- Born: February 21, 1991 Dallas, Texas, USA
- Education: University of Tokyo
- Occupations: Writer; lawyer;
- Writing career
- Genre: Mystery fiction
- Notable works: My Ex-Boyfriend's Last Will and Testament; Guardian of the Market;

= Hotate Shinkawa =

Japanese writer

Hotate Shinkawa (新川 帆立, Shinkawa Hotate) is a Japanese writer, lawyer, and former professional mahjong player. Her first mystery novel, My Ex-Boyfriend's Last Will and Testament, won the This Mystery is Amazing! Grand Prize and was adapted for television by Fuji TV. Her followup novel, Guardian of the Market, was also adapted for television.

== Early life and education ==

Shinkawa was born in the United States in Dallas, Texas, but her family moved back to Japan when she was 6 months old. She spent her childhood in Miyazaki, then moved to Tsuchiura in Ibaraki Prefecture, where she attended high school. In high school she took up the game of Go, eventually participating in Japan's national high school Go tournament. As a high school student, Shinkawa had aspirations to become a novelist, but decided to pursue a stable professional career until she could write for a living.

Originally Shinkawa was on the path to becoming a physician, but after passing the science entrance exam at the University of Tokyo on the second try, she changed her focus and transferred to the literature track, where she became interested in studying law after taking a particularly interesting seminar course. While working a part-time job at a mahjong parlor as an undergraduate at the University of Tokyo, Shinkawa became interested in the game and developed her skill enough to become a professional player. She continued her professional mahjong career while attending law school at the University of Tokyo, and during her first legal internship. She passed the bar exam at the age of 24.

== Career ==

Shinkawa worked as an attorney at a law firm after graduating, but drove herself to exhaustion and collapse through excessive overtime. She quit her law firm job at the age of 26, switched to a corporate job doing legal work, and took a novel-writing class. Driven by frustrations about gender inequalities experienced in the legal workplace, she wrote My Boyfriend's Last Will and Testament, a story about a woman lawyer in her late 20s named Reiko Kenmochi whose boyfriend dies and leaves a will specifying that his murderer should inherit his estate. She based the main character on herself, drawing on details from her own workplace, and wrote the book in about three weeks.

My Boyfriend's Last Will and Testament won the 2020 This Mystery is Amazing! Grand Prize, which is a juried competitive award for mystery novels that comes with a ¥12,000,000 monetary award. The book sold over 180,000 copies in the first month of release. In a review for the Asahi Shimbun, the critic Abe Kashou noted that while the solution of the mystery depended on specialist legal knowledge, the story's narrative elements had universal appeal. Writing for Da Vinci, reviewer Minami Asatō wrote that the "money-loving" Reiko was an "intense" main character, and that the story was one of the most exciting she had read in a long time.

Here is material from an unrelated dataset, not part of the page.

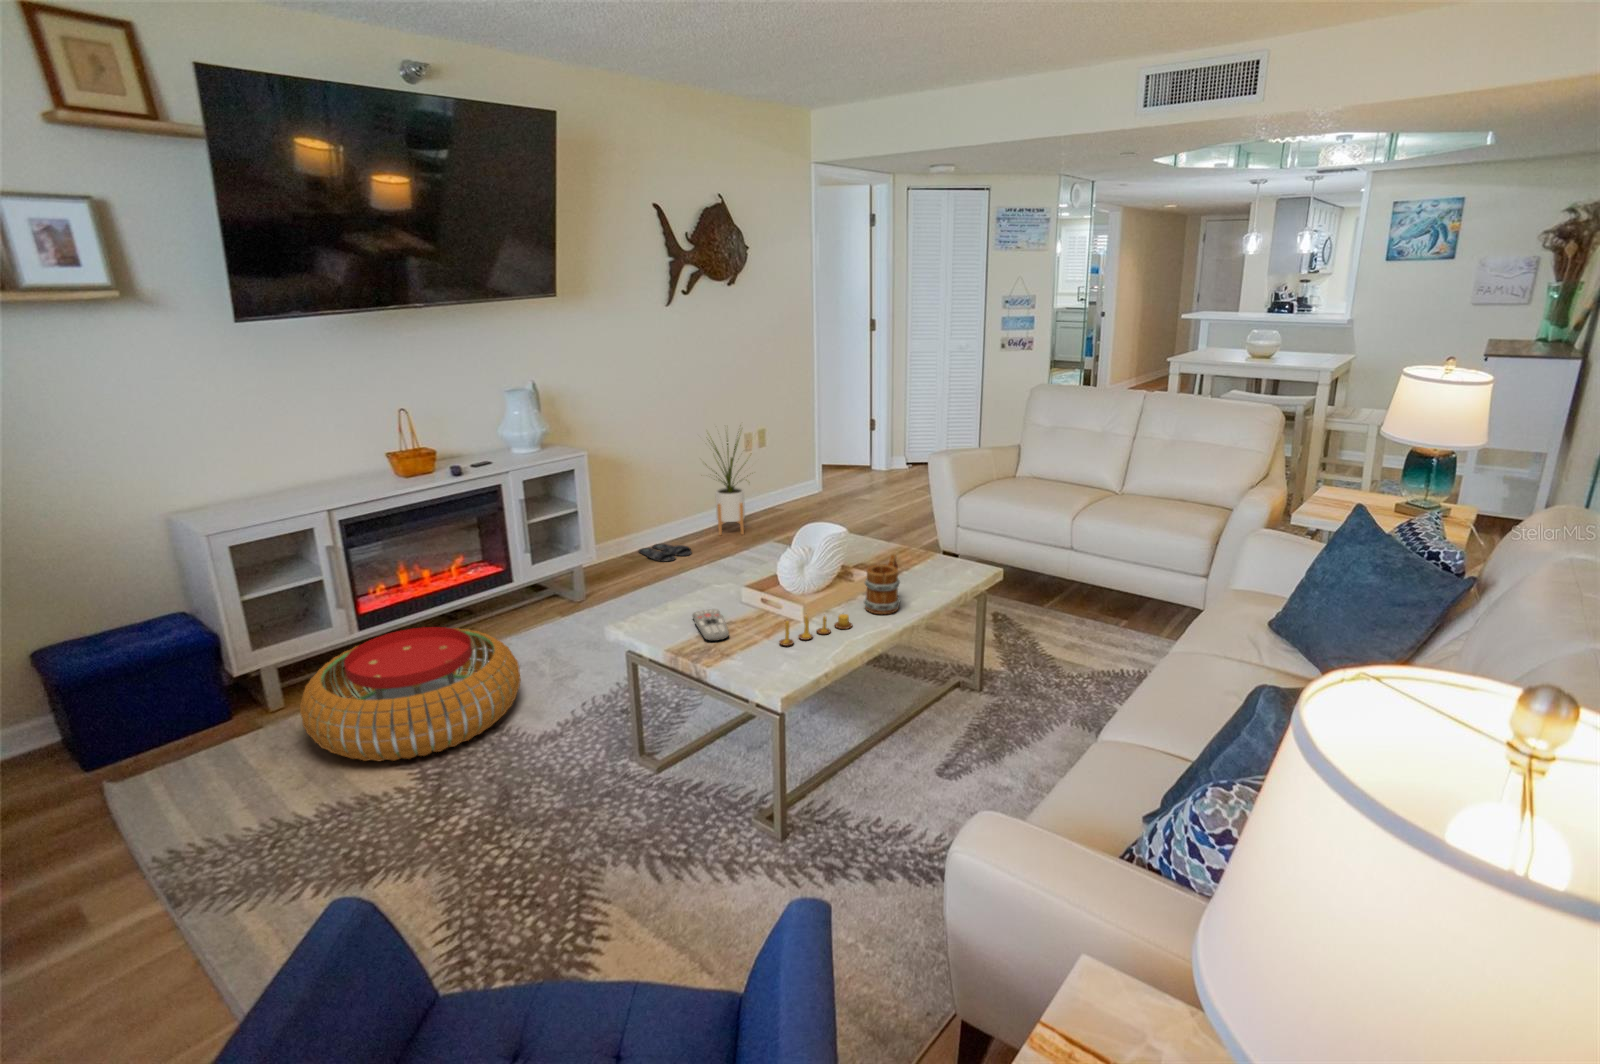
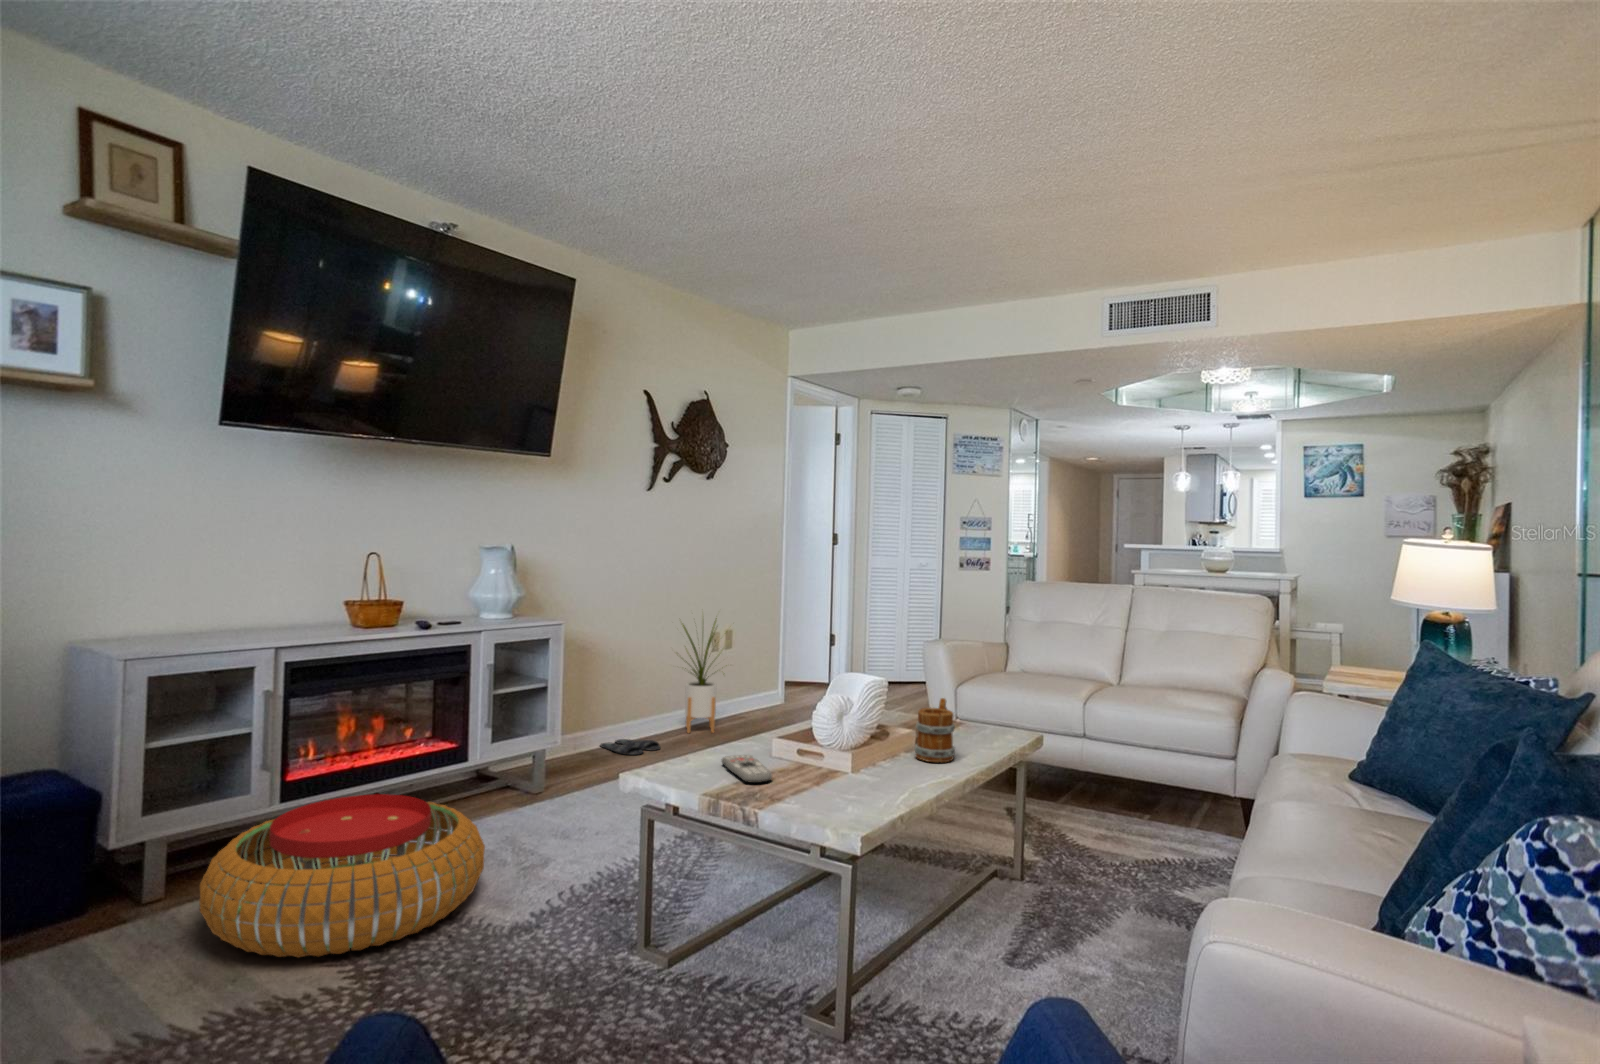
candle: present [779,614,852,646] -> none [833,750,910,787]

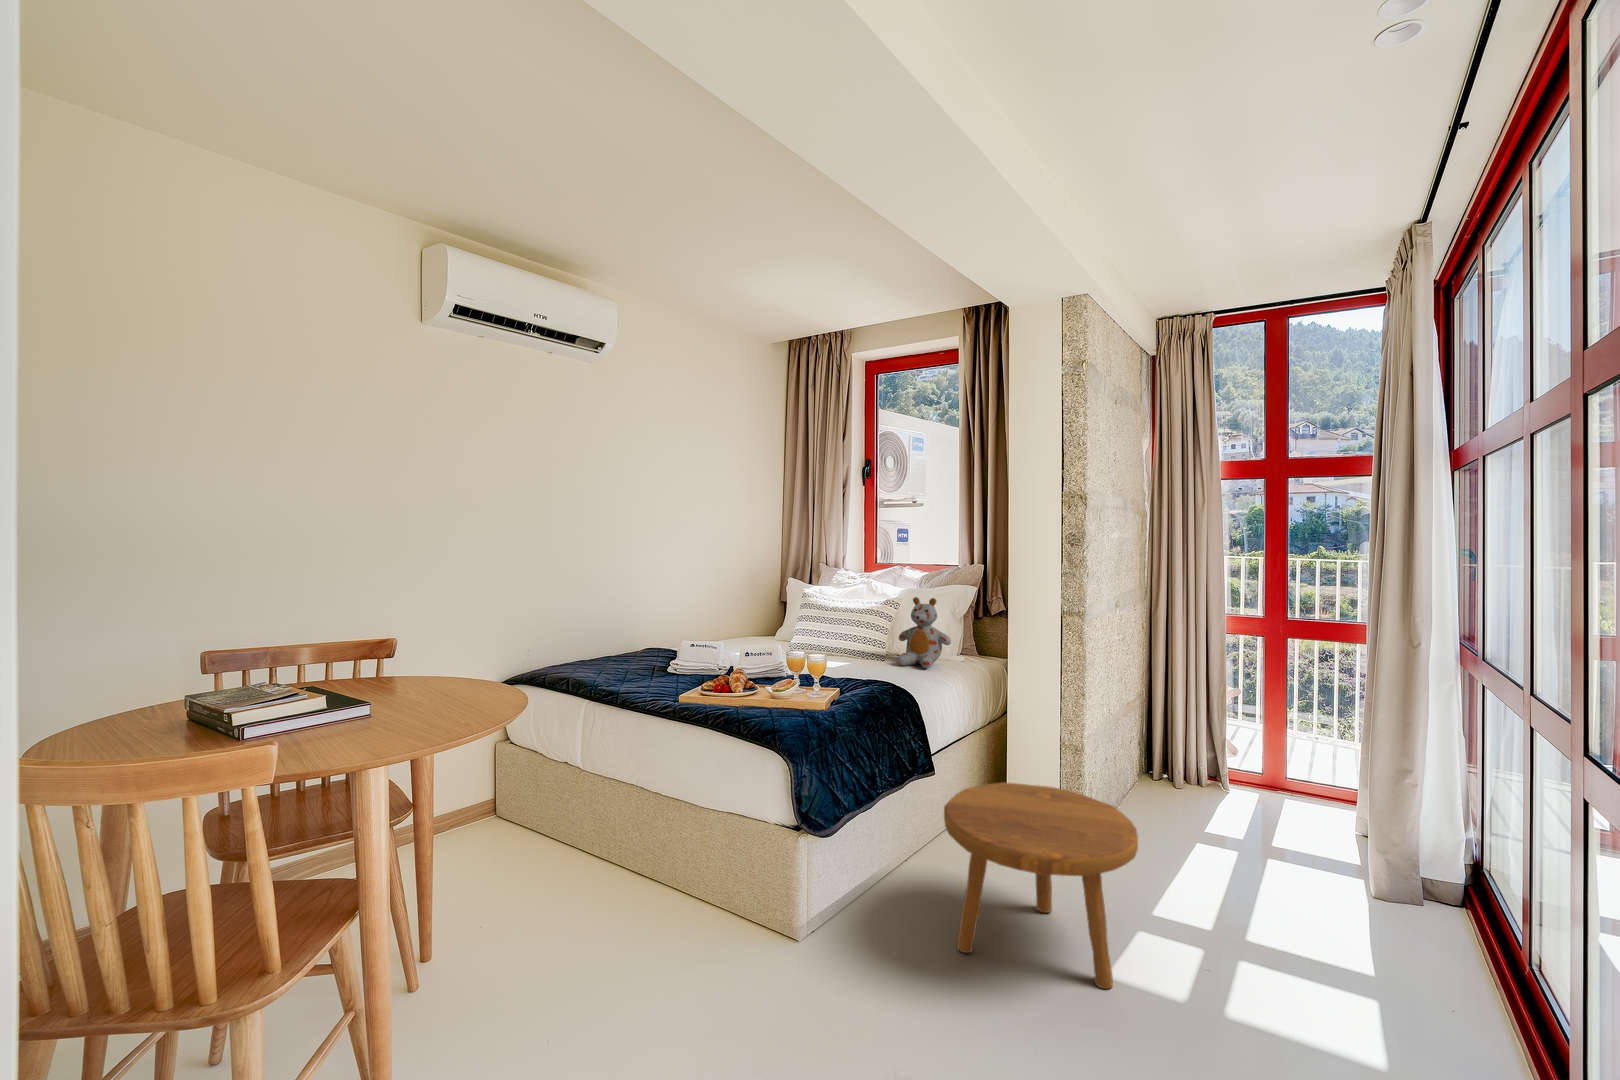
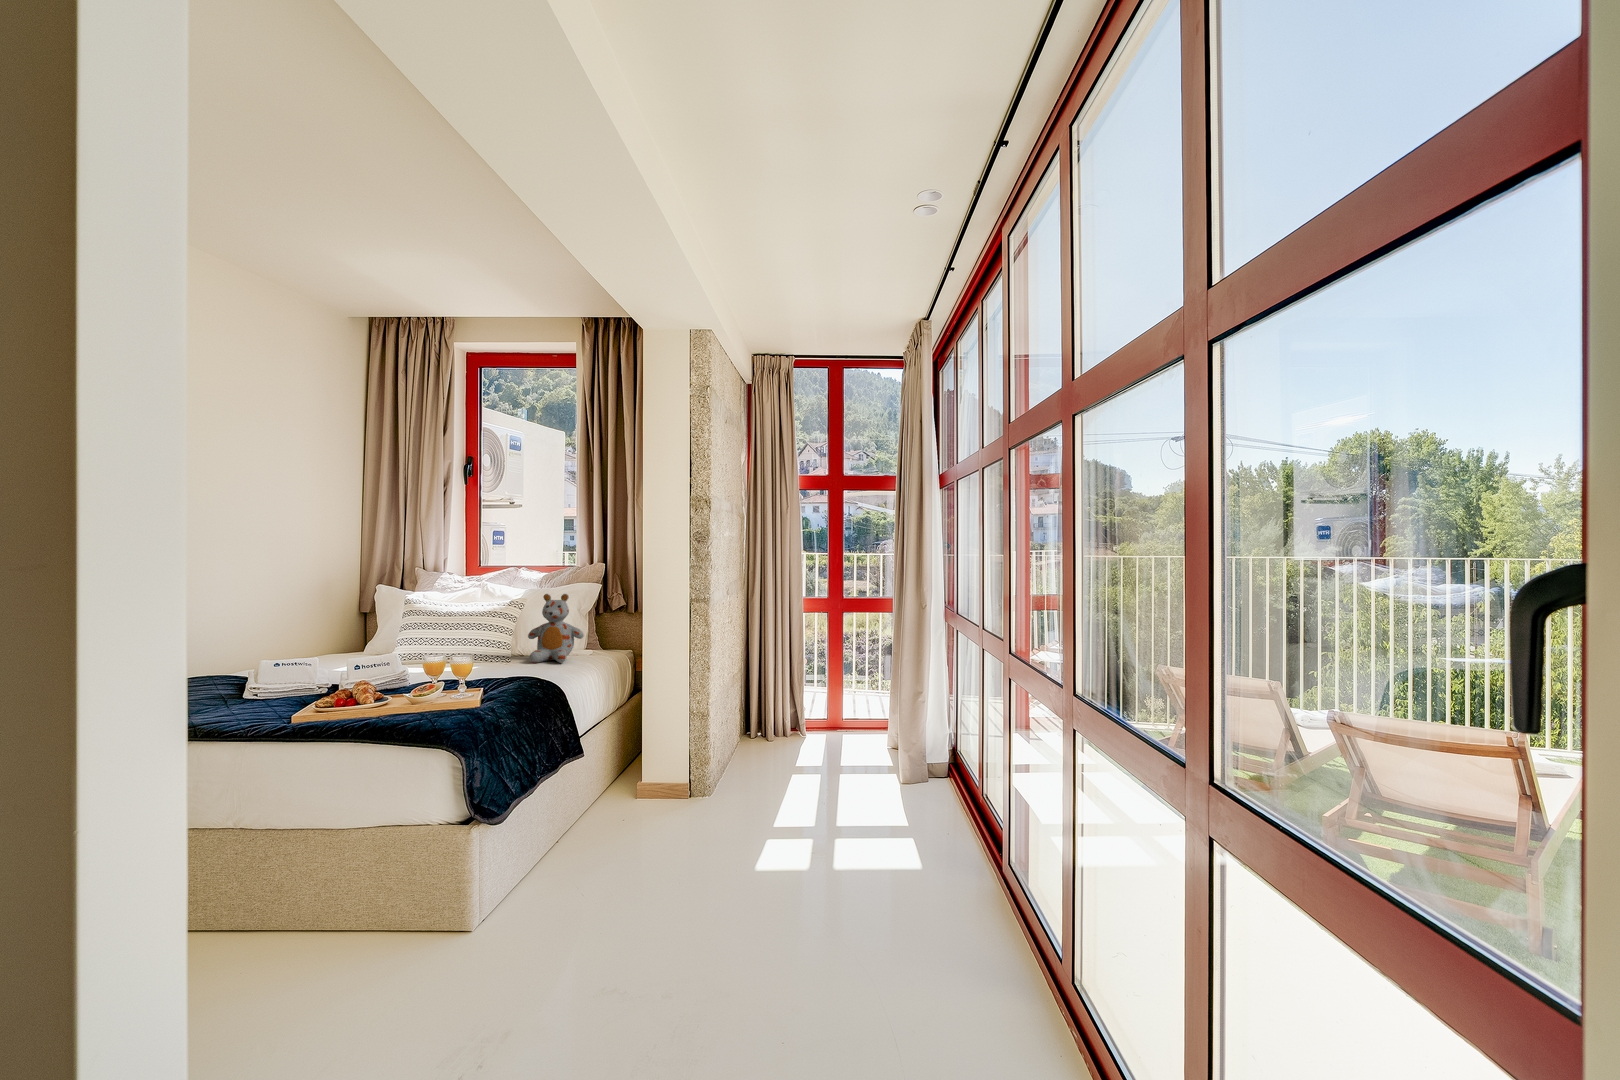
footstool: present [944,782,1138,989] -> none [615,743,773,897]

Shinkawa's followup novel Guardian of the Market, a story about a Fair Trade Commission investigator looking into price collusion in the wedding industry, was published in 2022 by Kodansha. That same year, both My Ex-Boyfriend's Last Will and Testament and Guardian of the Market were adapted for television. My Ex-Boyfriend's Last Will and Testament was adapted into a Fuji TV series of the same name, starring Haruka Ayase as Reiko Kenmochi, that aired in spring 2022. Guardian of the Market was adapted into a Fuji TV series of the same name, starring Kentaro Sakaguchi and Anne Watanabe, that aired in fall 2022.

== Personal life ==
Shinkawa has a long-term domestic partner, but has not officially registered the marriage because it would legally require changing her name, which she opposes.